Selected excerpt:
3. Mandatory behavioral tests for concurrency and error paths.

This was the direct lesson from the cache corruption. Any PR touching shared state or async code now needs a test that specifically probes the failure mode. It’s annoying and takes time. It’s caught four real bugs since we introduced it six weeks ago.

This approach pairs well with what I described in AI Testing Strategies That Actually Work — the key is using AI to write better tests, not just to generate code that happens to have tests.

What I Didn’t Change (And Why)

I didn’t add a blanket “all AI code needs two reviewers” policy because it would slow everything down for no marginal benefit on simple changes. I also didn’t make this a culture of shame. When I found the cache bug, I said in standup: “We found a bug, here’s what it taught us, here’s the process change.” Not “who did this.” That matters. If engineers feel judged for using AI tools, they’ll hide it, and you’ll lose the signal entirely.

Activities:
**A)** Reproduce the passage on handling AI-written code word for word, between "3. Mandatory behavioral" and "to have tests.", inclusive.
**B)** Continue the passage on handling AI-written code, picking up right after its final sentence.

Information given:
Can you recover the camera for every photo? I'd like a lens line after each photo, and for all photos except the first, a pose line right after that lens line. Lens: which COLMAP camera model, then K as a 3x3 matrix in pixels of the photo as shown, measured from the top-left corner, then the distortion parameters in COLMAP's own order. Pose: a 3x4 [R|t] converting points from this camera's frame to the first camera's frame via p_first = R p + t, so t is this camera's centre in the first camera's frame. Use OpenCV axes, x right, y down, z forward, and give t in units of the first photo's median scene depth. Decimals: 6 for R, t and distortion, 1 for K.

...

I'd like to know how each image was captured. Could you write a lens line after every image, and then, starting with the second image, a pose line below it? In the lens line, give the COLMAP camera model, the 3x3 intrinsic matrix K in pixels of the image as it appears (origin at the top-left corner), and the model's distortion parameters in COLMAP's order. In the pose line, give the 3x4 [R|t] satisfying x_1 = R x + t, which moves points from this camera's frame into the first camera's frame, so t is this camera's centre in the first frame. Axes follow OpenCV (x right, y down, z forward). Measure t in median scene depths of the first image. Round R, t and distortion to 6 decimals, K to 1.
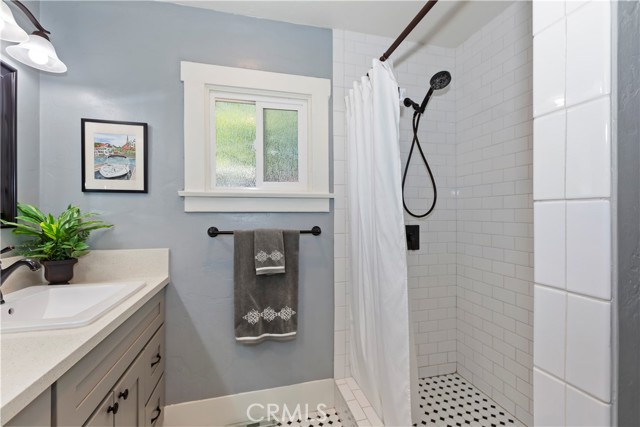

---

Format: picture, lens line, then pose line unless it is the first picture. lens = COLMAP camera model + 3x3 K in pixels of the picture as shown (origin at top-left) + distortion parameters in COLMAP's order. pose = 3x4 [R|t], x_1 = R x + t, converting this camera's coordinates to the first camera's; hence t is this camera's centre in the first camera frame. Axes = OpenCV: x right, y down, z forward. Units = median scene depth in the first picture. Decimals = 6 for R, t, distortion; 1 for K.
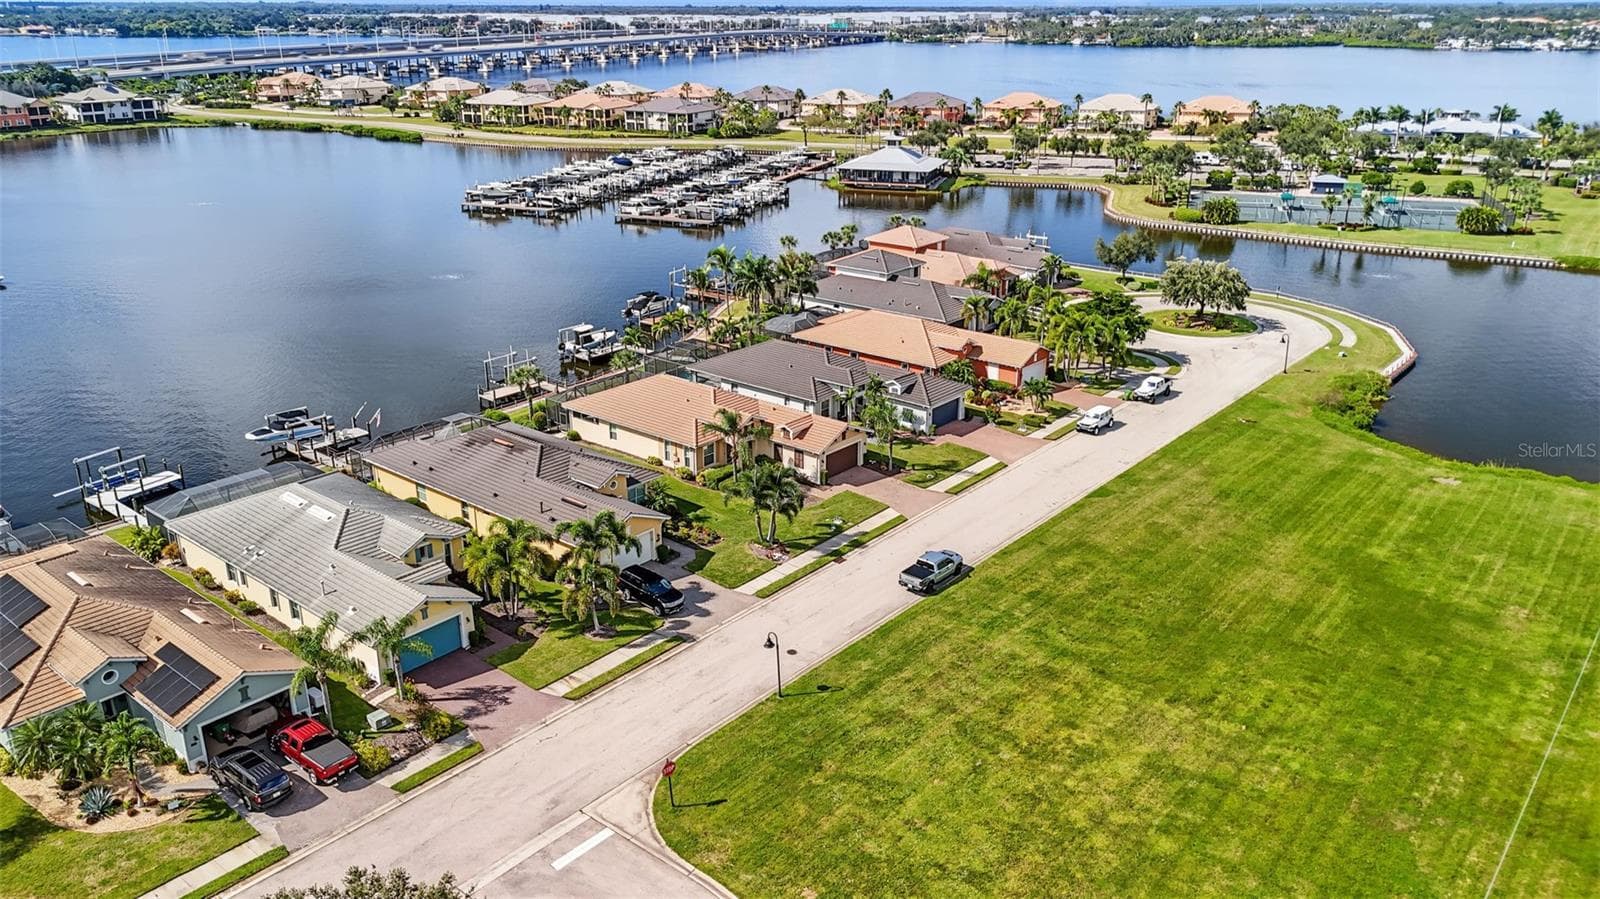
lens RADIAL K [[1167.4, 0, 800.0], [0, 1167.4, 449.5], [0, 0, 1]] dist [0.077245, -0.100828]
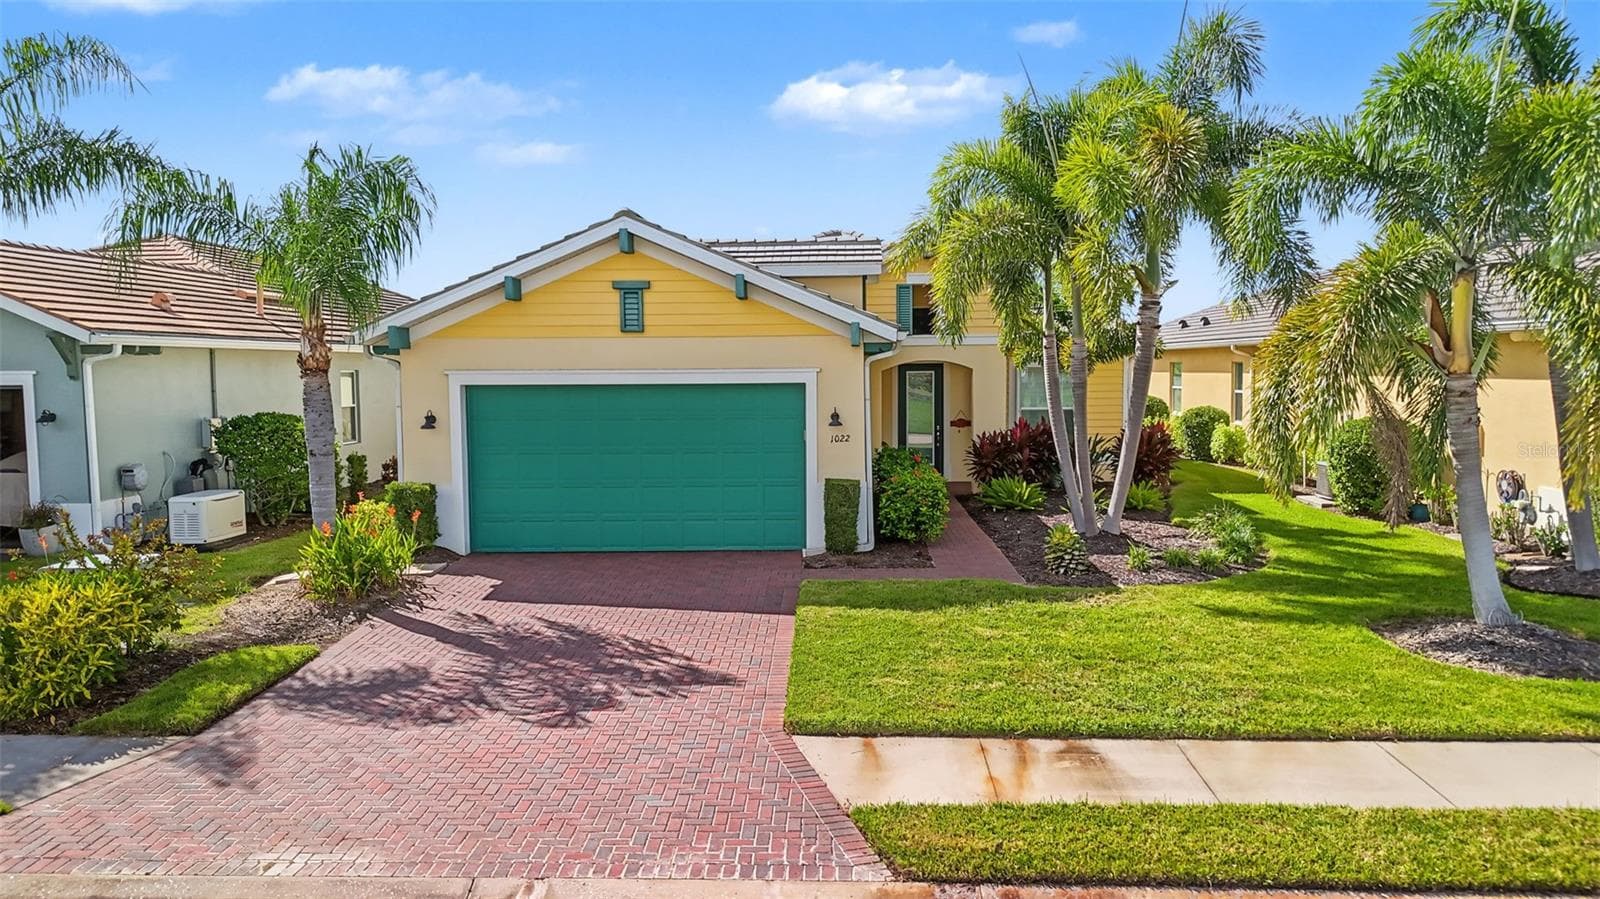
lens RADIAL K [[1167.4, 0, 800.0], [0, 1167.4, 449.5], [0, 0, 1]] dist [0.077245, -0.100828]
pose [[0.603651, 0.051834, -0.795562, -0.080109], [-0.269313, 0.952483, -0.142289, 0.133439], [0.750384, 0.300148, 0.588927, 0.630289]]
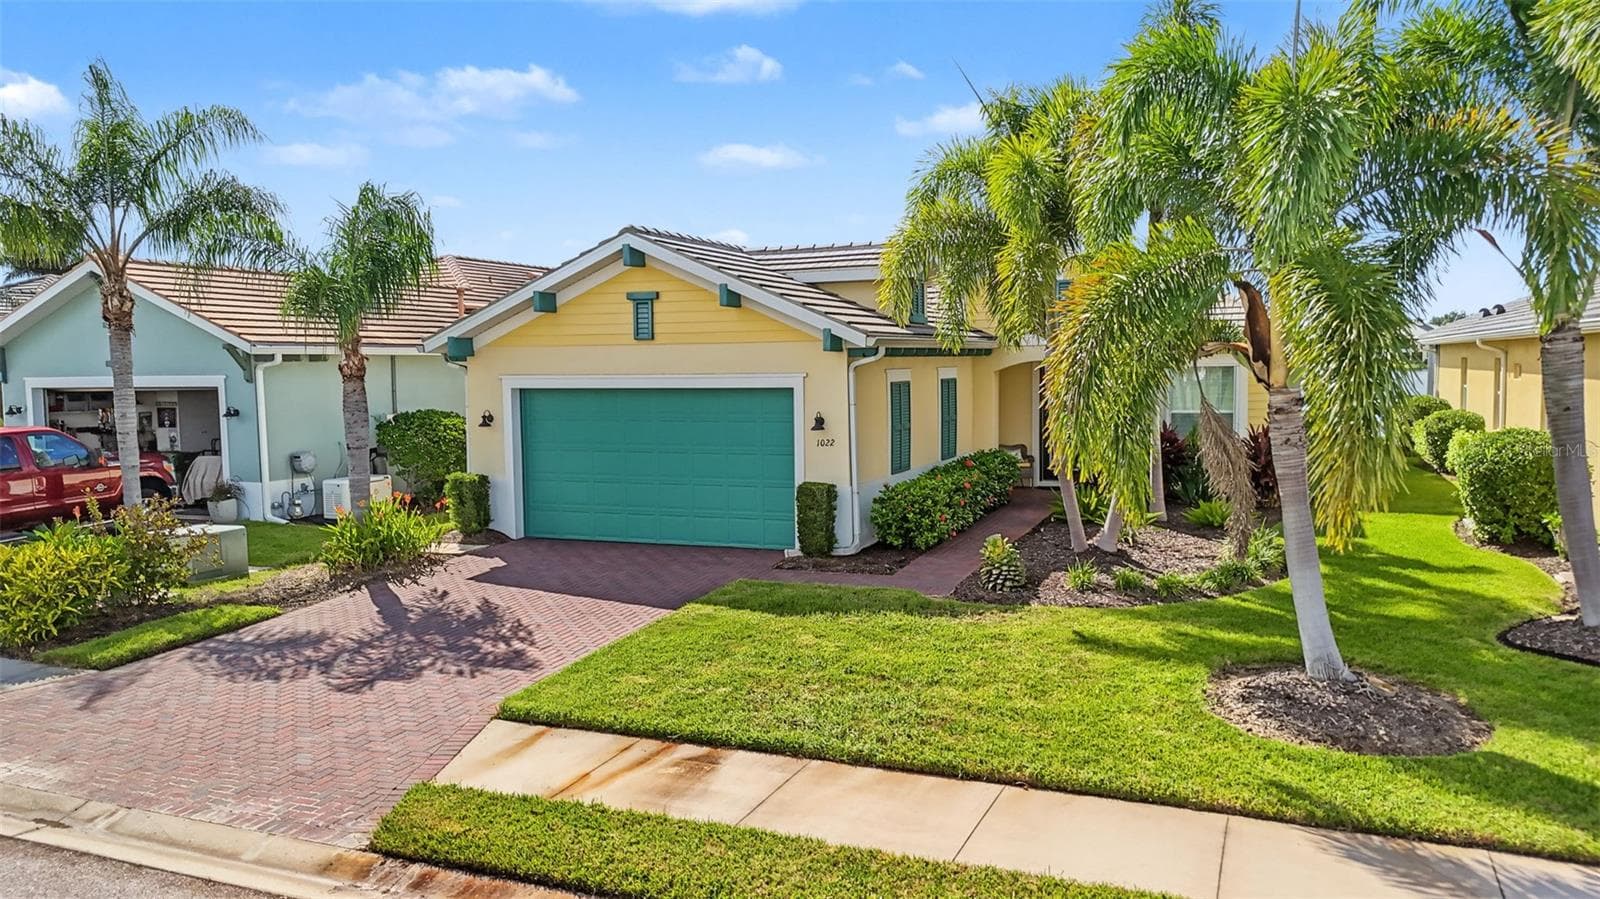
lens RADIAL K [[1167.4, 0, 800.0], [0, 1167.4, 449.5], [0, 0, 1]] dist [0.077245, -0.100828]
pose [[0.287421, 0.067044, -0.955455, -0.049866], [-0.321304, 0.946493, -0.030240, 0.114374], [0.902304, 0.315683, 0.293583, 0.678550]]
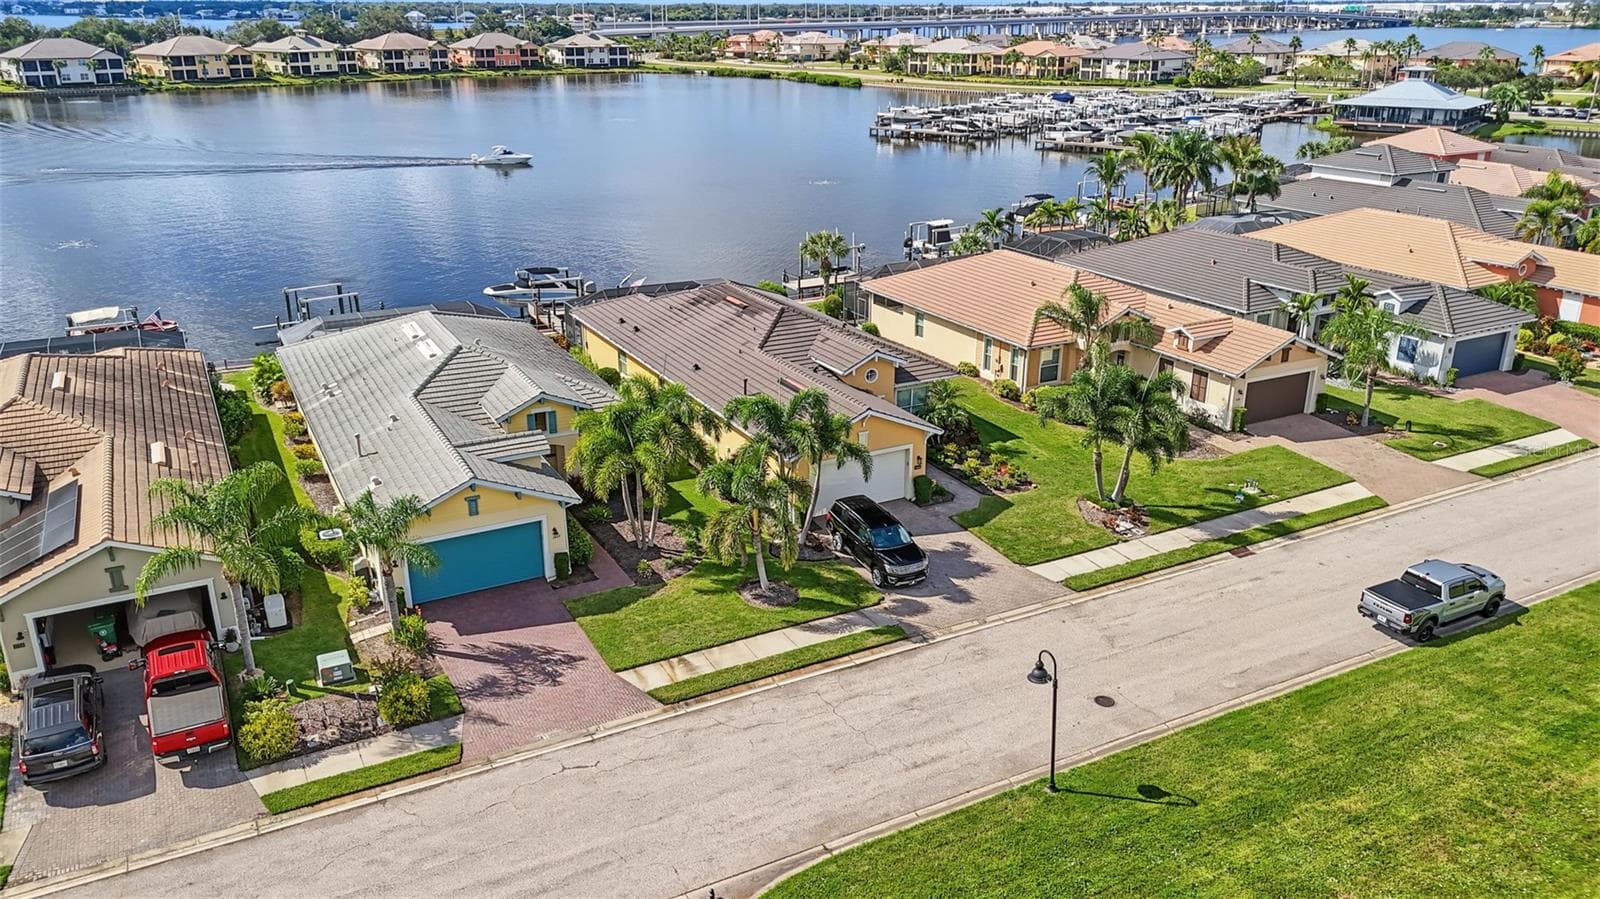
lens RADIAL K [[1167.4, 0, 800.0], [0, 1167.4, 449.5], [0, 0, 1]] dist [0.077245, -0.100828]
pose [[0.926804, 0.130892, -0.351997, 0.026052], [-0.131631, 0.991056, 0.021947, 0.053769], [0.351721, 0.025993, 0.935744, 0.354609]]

Solved problems:
**A)**
3. Mandatory behavioral tests for concurrency and error paths.

This was the direct lesson from the cache corruption. Any PR touching shared state or async code now needs a test that specifically probes the failure mode. It’s annoying and takes time. It’s caught four real bugs since we introduced it six weeks ago.

This approach pairs well with what I described in AI Testing Strategies That Actually Work — the key is using AI to write better tests, not just to generate code that happens to have tests.

**B)**
The Honest Tradeoff

Vibe coding is real and it’s not going away. The productivity gains are genuine — I’m not going back to pre-AI velocity. But the assumption that “AI code is basically the same quality as human code, just faster” is wrong. It has specific failure modes that cluster around exactly the things that are hard to test: concurrency, error handling, system-level consistency.

Daniel Stenberg shut down cURL’s bug bounty because roughly 20% of submissions were AI-generated garbage. Mitchell Hashimoto banned AI code from Ghostty. These are experienced maintainers making rational decisions about their specific contexts. For a product team, the tradeoff calculus is different — but the failure modes they’re reacting to are real.

My team is faster with AI. My team also needs more deliberate process around what “done” means. Both things are true.

If you’re a tech lead trying to figure out where to draw the line: the answer isn’t a rule, it’s a detection system. Know what vibe-coded code looks like. Know where it fails. Build process around those failure modes specifically.

The two-sentence PR description is the cheapest, highest-return change I’ve made this quarter.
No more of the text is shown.